— WHAT THE TASK ASKS —
Pictures are to be omitted; everything else in the data must be transcribed exactly.

— INPUT —
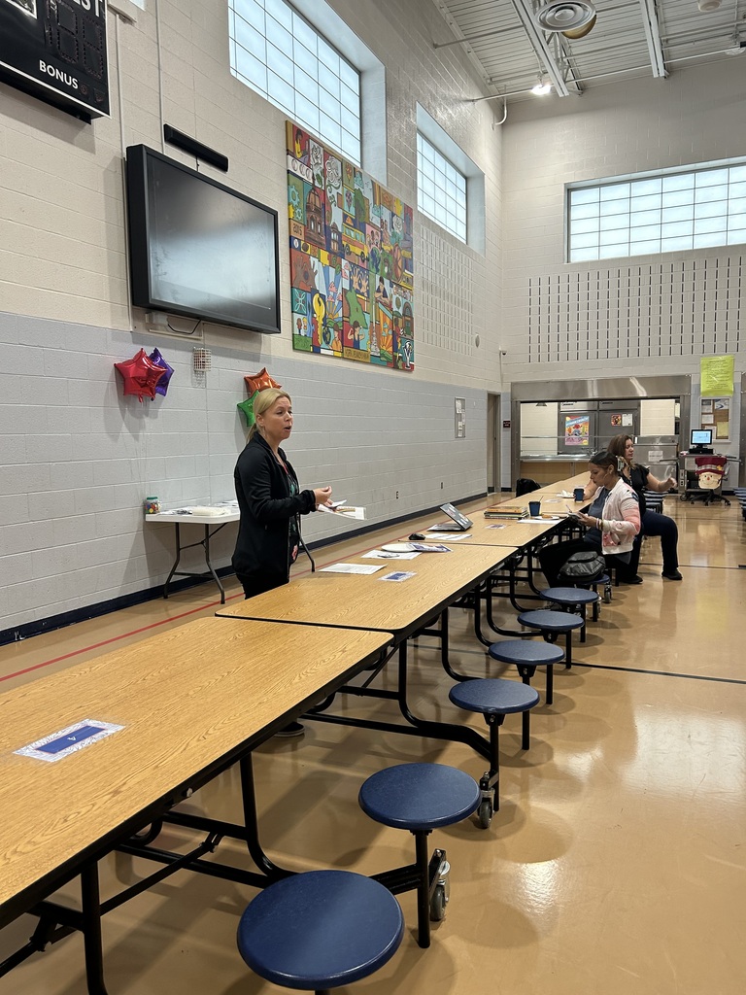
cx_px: 373
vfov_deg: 67.3
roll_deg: +1.0
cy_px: 498
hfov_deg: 53.1
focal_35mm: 26
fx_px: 747
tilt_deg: -5.3
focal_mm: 5.7
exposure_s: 1/121
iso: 125
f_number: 1.5
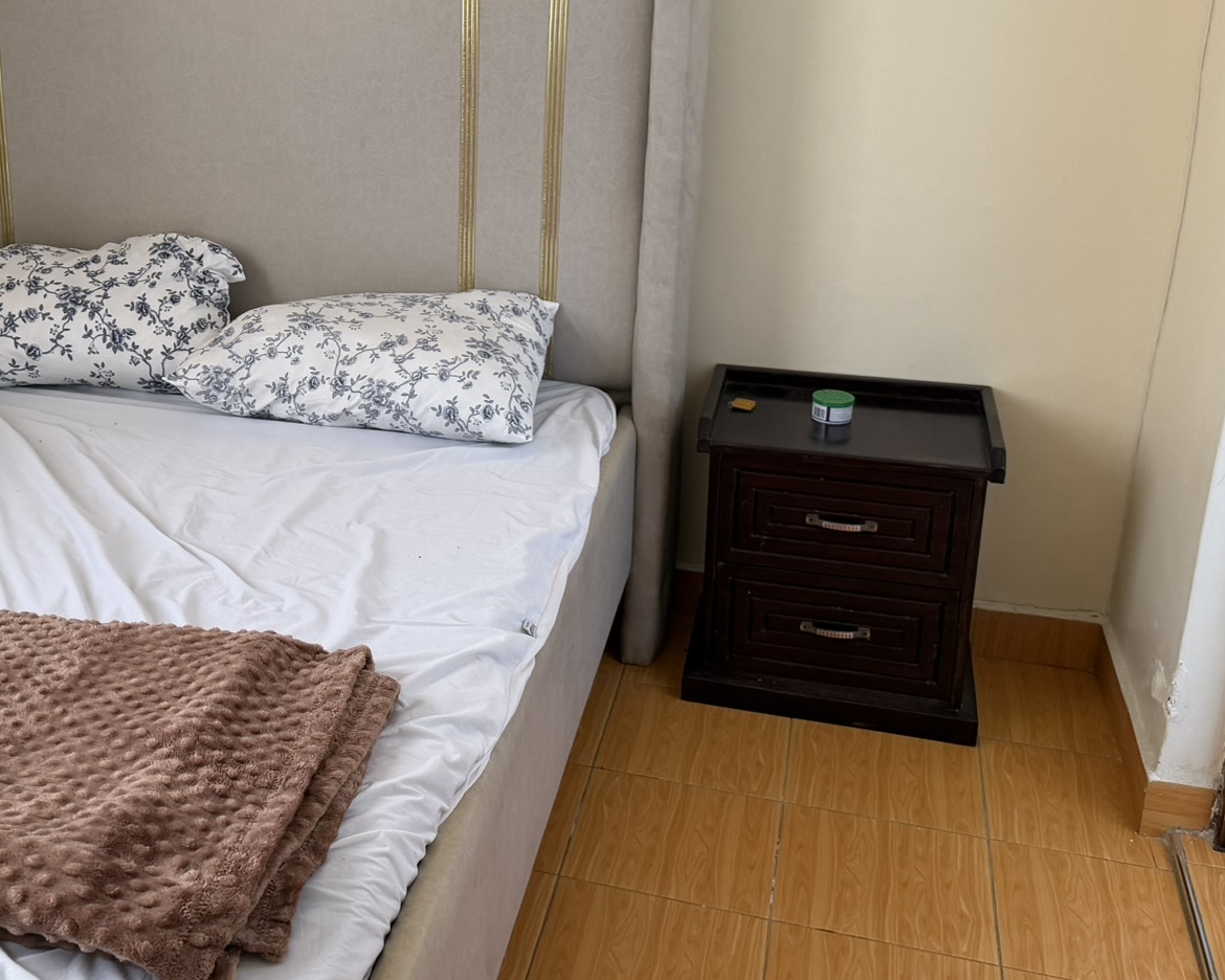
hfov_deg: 43.5
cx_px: 324
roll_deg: +0.8
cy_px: 354
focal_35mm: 41
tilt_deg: -16.4
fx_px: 1486
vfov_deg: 36.2
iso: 200
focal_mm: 6.76
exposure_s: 1/72
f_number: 1.78
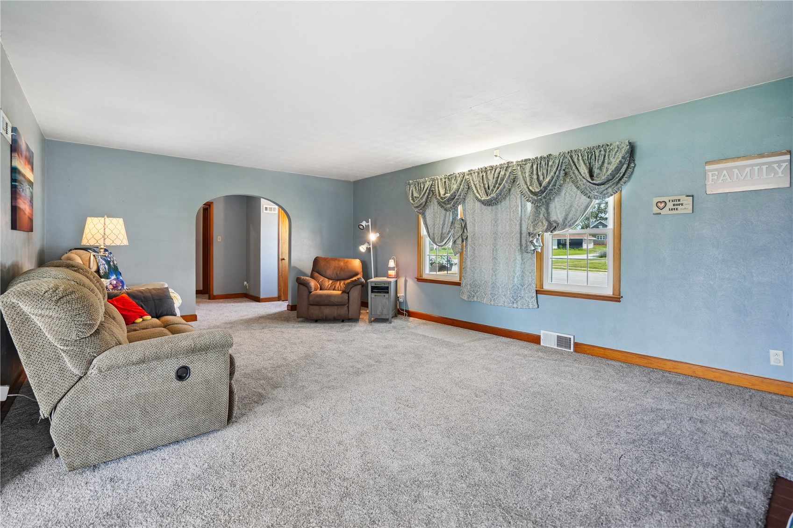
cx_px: 396
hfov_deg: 96.7
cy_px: 264
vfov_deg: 73.7
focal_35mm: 16
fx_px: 352
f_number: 4.5
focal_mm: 16
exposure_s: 1/40
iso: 400
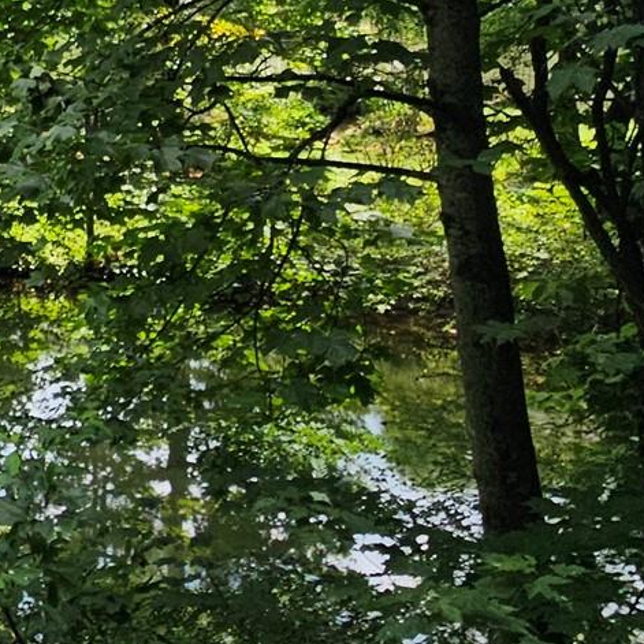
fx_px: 1052
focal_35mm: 50
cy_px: -68
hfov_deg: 19.2
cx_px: -651
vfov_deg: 30.4
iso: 50
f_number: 2.2
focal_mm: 2.2
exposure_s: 1/574
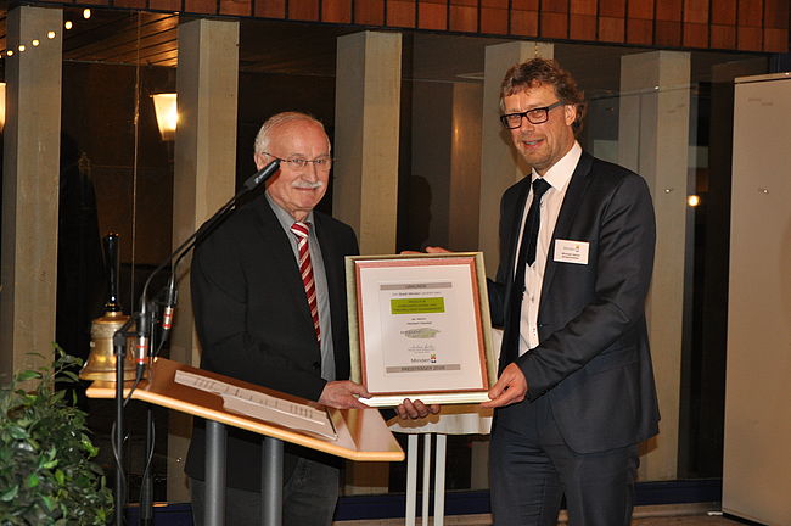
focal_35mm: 75
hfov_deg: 27.0
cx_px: 396
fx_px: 1646
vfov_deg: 18.1
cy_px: 263
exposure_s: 1/60
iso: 800
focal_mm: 50
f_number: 5
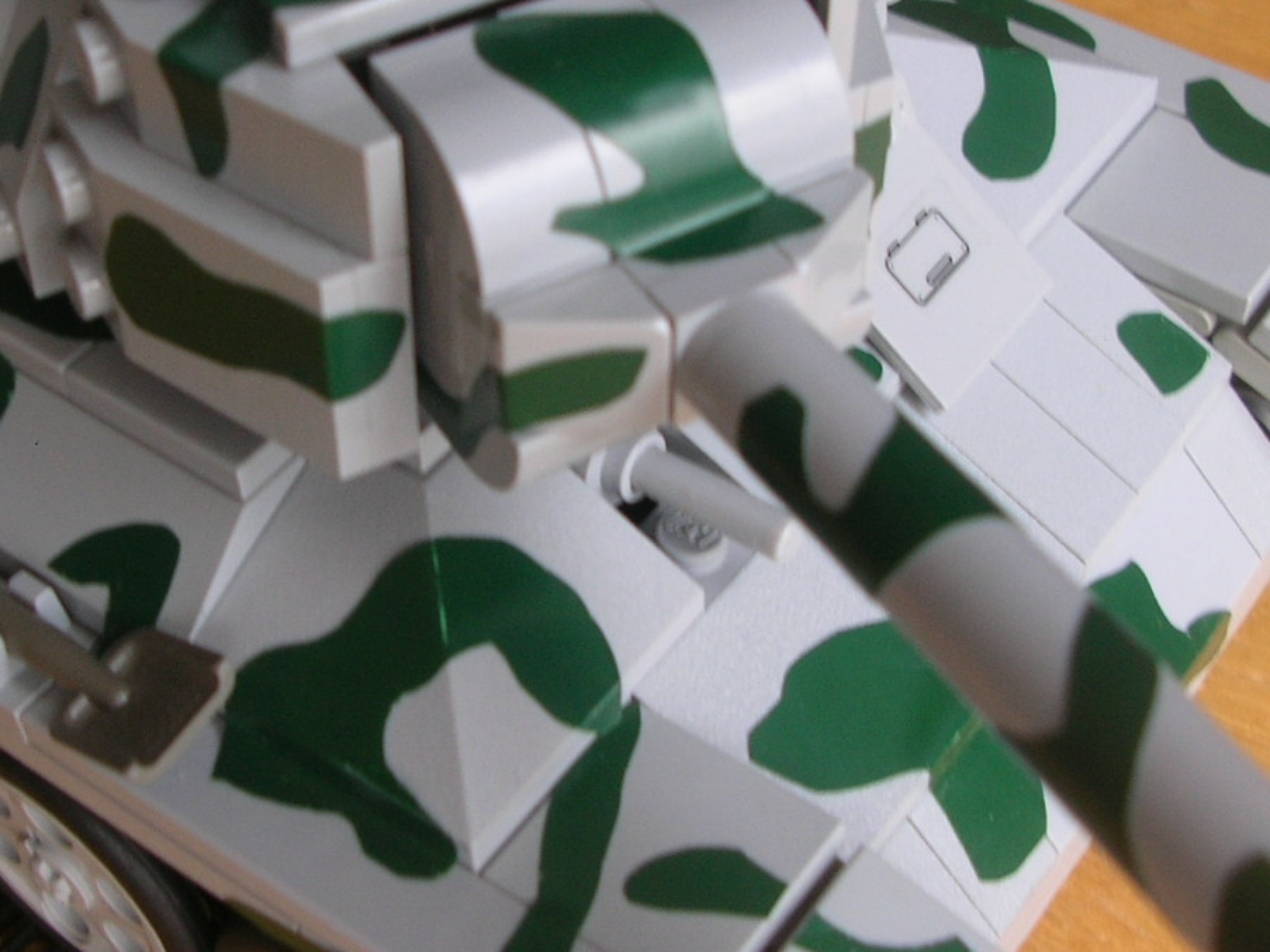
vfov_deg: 23.6
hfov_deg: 31.2
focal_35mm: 62
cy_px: 382
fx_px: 2274
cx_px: 568
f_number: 2.8
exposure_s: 1/26
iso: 50
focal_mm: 5.8
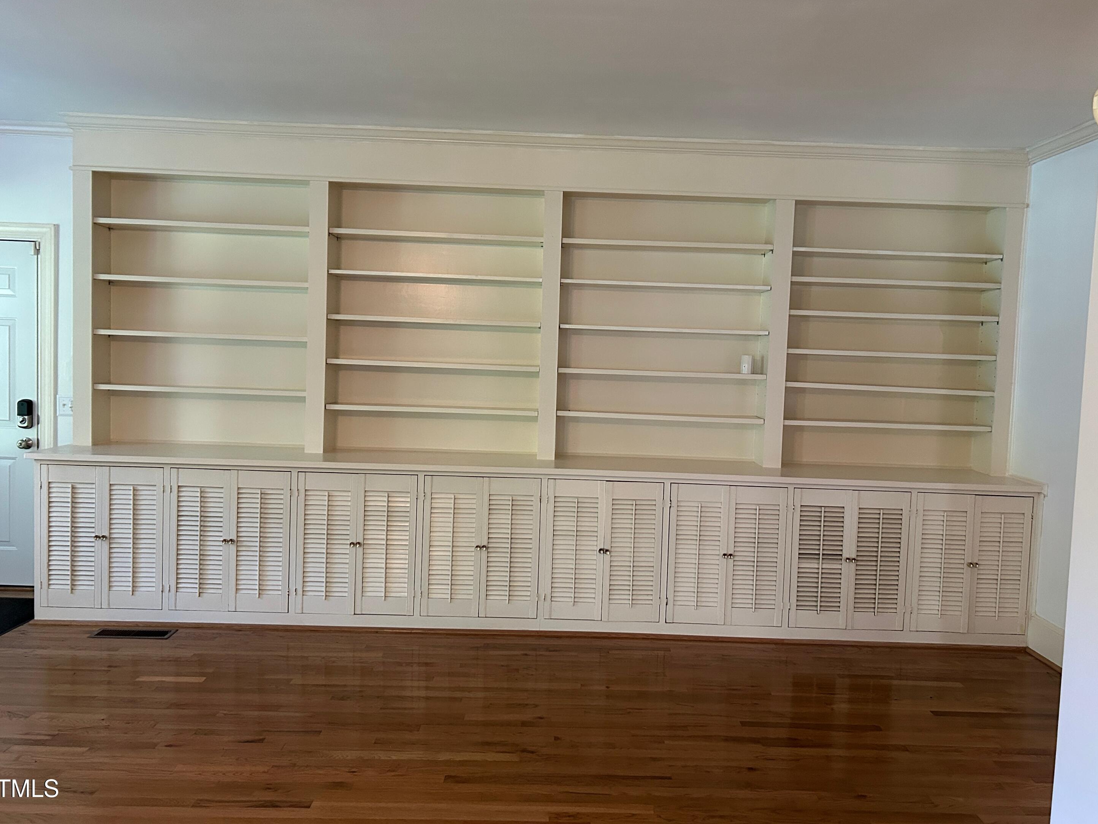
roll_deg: -1.7
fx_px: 856
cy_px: 400
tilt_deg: -3.1
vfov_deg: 51.4
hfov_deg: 65.3
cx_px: 564
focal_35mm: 27
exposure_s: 1/60
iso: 400
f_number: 1.5
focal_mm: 5.7
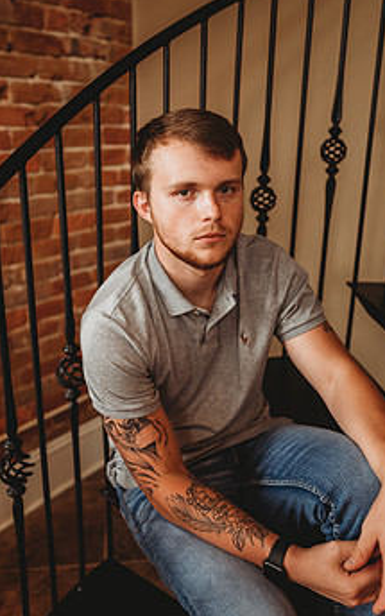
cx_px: 193
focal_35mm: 32
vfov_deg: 59.6
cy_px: 292
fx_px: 537
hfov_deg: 39.4
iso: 320
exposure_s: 1/125
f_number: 2
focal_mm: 24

— WRITTEN RESPONSE —
cx_px: 373
vfov_deg: 67.3
roll_deg: +1.0
cy_px: 498
hfov_deg: 53.1
focal_35mm: 26
fx_px: 747
tilt_deg: -5.3
focal_mm: 5.7
exposure_s: 1/121
iso: 125
f_number: 1.5
hfov_deg: 43.5
cx_px: 324
roll_deg: +0.8
cy_px: 354
focal_35mm: 41
tilt_deg: -16.4
fx_px: 1486
vfov_deg: 36.2
iso: 200
focal_mm: 6.76
exposure_s: 1/72
f_number: 1.78
cx_px: 396
hfov_deg: 96.7
cy_px: 264
vfov_deg: 73.7
focal_35mm: 16
fx_px: 352
f_number: 4.5
focal_mm: 16
exposure_s: 1/40
iso: 400
fx_px: 1052
focal_35mm: 50
cy_px: -68
hfov_deg: 19.2
cx_px: -651
vfov_deg: 30.4
iso: 50
f_number: 2.2
focal_mm: 2.2
exposure_s: 1/574
focal_35mm: 75
hfov_deg: 27.0
cx_px: 396
fx_px: 1646
vfov_deg: 18.1
cy_px: 263
exposure_s: 1/60
iso: 800
focal_mm: 50
f_number: 5
vfov_deg: 23.6
hfov_deg: 31.2
focal_35mm: 62
cy_px: 382
fx_px: 2274
cx_px: 568
f_number: 2.8
exposure_s: 1/26
iso: 50
focal_mm: 5.8
roll_deg: -1.7
fx_px: 856
cy_px: 400
tilt_deg: -3.1
vfov_deg: 51.4
hfov_deg: 65.3
cx_px: 564
focal_35mm: 27
exposure_s: 1/60
iso: 400
f_number: 1.5
focal_mm: 5.7
cx_px: 193
focal_35mm: 32
vfov_deg: 59.6
cy_px: 292
fx_px: 537
hfov_deg: 39.4
iso: 320
exposure_s: 1/125
f_number: 2
focal_mm: 24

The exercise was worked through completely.